--- SOURCE MATERIAL ---
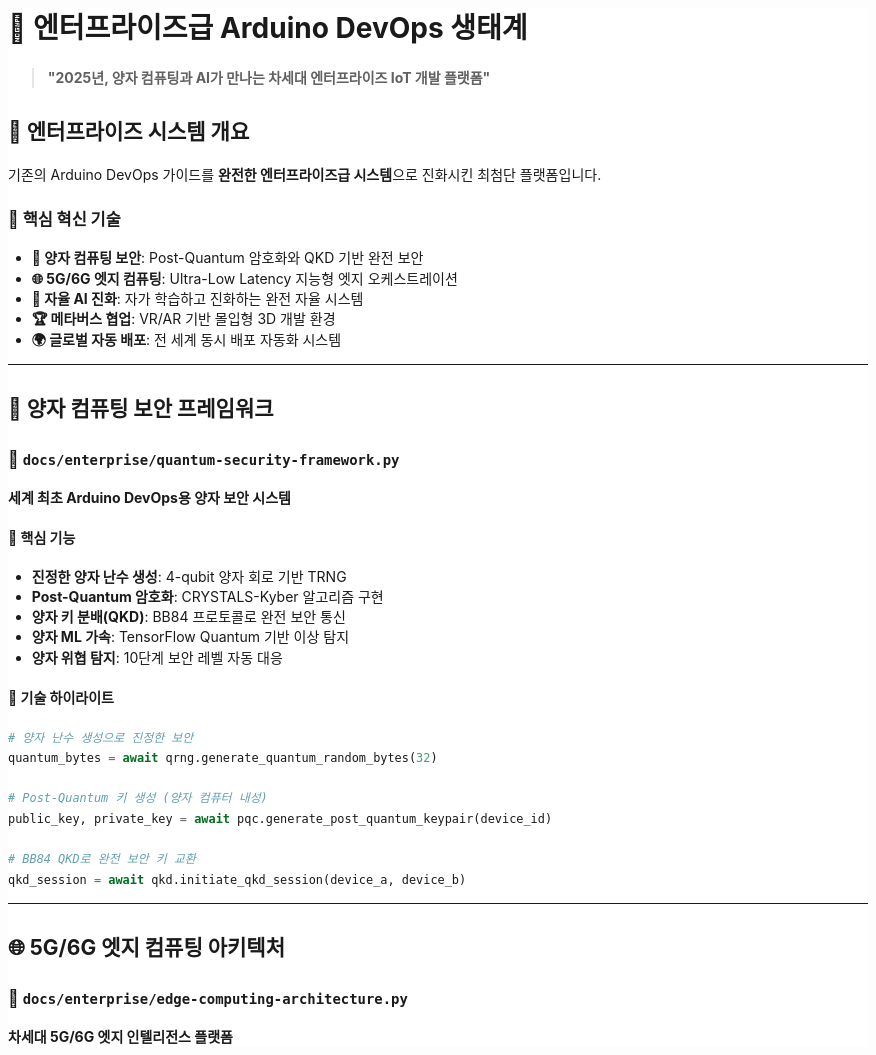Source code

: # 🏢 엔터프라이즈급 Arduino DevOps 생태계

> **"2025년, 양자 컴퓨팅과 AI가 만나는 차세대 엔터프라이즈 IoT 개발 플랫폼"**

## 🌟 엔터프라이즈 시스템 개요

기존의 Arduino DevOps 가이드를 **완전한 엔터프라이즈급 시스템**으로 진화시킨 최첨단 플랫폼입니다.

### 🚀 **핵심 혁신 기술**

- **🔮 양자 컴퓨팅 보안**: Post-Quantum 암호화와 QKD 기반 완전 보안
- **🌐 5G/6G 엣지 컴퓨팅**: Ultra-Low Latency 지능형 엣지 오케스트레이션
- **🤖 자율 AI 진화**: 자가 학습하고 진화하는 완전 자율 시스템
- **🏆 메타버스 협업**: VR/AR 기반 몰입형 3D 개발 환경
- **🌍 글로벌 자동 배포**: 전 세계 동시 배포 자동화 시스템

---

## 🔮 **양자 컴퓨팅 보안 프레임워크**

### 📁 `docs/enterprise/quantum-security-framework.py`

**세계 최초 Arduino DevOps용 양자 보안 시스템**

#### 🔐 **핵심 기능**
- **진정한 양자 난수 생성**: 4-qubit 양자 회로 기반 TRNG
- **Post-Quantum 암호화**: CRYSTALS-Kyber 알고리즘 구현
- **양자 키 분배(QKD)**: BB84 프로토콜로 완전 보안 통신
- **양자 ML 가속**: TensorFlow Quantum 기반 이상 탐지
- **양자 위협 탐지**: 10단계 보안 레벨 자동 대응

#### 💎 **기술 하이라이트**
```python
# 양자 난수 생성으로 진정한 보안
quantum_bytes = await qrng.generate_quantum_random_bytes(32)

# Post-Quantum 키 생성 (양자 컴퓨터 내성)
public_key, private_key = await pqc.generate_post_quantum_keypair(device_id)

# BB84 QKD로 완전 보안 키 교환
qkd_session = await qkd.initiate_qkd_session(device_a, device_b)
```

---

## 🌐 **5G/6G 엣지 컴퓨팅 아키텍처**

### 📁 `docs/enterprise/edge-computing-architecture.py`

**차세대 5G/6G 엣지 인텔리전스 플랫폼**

--- WORK REQUIRED ---
Repeat all the records above exactly, leaving out any pictures.

--- RESPONSE ---
Source code

: # 🏢 엔터프라이즈급 Arduino DevOps 생태계

> **"2025년, 양자 컴퓨팅과 AI가 만나는 차세대 엔터프라이즈 IoT 개발 플랫폼"**

## 🌟 엔터프라이즈 시스템 개요

기존의 Arduino DevOps 가이드를 **완전한 엔터프라이즈급 시스템**으로 진화시킨 최첨단 플랫폼입니다.

### 🚀 **핵심 혁신 기술**

- **🔮 양자 컴퓨팅 보안**: Post-Quantum 암호화와 QKD 기반 완전 보안
- **🌐 5G/6G 엣지 컴퓨팅**: Ultra-Low Latency 지능형 엣지 오케스트레이션
- **🤖 자율 AI 진화**: 자가 학습하고 진화하는 완전 자율 시스템
- **🏆 메타버스 협업**: VR/AR 기반 몰입형 3D 개발 환경
- **🌍 글로벌 자동 배포**: 전 세계 동시 배포 자동화 시스템

---

## 🔮 **양자 컴퓨팅 보안 프레임워크**

### 📁 `docs/enterprise/quantum-security-framework.py`

**세계 최초 Arduino DevOps용 양자 보안 시스템**

#### 🔐 **핵심 기능**
- **진정한 양자 난수 생성**: 4-qubit 양자 회로 기반 TRNG
- **Post-Quantum 암호화**: CRYSTALS-Kyber 알고리즘 구현
- **양자 키 분배(QKD)**: BB84 프로토콜로 완전 보안 통신
- **양자 ML 가속**: TensorFlow Quantum 기반 이상 탐지
- **양자 위협 탐지**: 10단계 보안 레벨 자동 대응

#### 💎 **기술 하이라이트**
```python
# 양자 난수 생성으로 진정한 보안
quantum_bytes = await qrng.generate_quantum_random_bytes(32)

# Post-Quantum 키 생성 (양자 컴퓨터 내성)
public_key, private_key = await pqc.generate_post_quantum_keypair(device_id)

# BB84 QKD로 완전 보안 키 교환
qkd_session = await qkd.initiate_qkd_session(device_a, device_b)
```

---

## 🌐 **5G/6G 엣지 컴퓨팅 아키텍처**

### 📁 `docs/enterprise/edge-computing-architecture.py`

**차세대 5G/6G 엣지 인텔리전스 플랫폼**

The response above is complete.